**About this exercise:**
Please return all lines of the data below containing the string "knee".

**The records:**
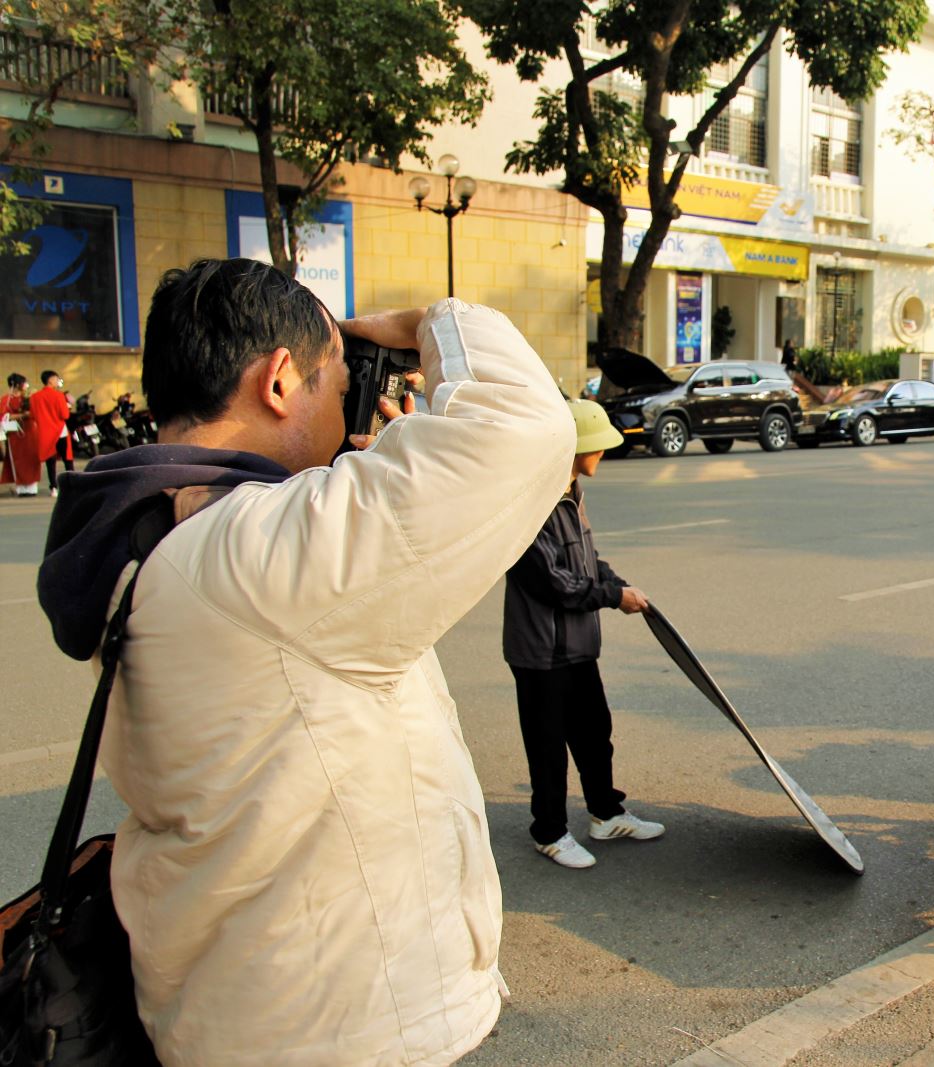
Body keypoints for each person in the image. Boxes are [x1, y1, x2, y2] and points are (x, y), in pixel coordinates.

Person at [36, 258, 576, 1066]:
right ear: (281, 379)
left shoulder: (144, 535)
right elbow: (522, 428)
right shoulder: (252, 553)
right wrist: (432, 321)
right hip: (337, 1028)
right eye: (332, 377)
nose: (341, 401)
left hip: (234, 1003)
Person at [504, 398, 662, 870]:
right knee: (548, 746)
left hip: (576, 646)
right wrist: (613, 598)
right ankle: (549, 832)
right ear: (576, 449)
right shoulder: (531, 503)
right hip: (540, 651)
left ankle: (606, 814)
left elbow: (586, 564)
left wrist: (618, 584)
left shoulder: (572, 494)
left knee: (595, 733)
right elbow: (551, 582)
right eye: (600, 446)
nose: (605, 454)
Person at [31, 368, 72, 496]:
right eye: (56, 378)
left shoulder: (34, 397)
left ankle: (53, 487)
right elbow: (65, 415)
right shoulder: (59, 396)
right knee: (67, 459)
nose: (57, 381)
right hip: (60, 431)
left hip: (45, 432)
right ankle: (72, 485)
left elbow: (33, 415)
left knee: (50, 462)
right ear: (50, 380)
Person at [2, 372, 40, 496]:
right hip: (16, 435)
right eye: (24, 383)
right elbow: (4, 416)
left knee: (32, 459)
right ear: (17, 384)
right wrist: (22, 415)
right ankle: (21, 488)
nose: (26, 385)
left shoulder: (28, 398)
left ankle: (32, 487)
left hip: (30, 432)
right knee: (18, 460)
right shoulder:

**Exercise output:**
right knee: (548, 746)
left knee: (595, 733)
right knee: (67, 459)
left knee: (50, 462)
left knee: (32, 459)
right knee: (18, 460)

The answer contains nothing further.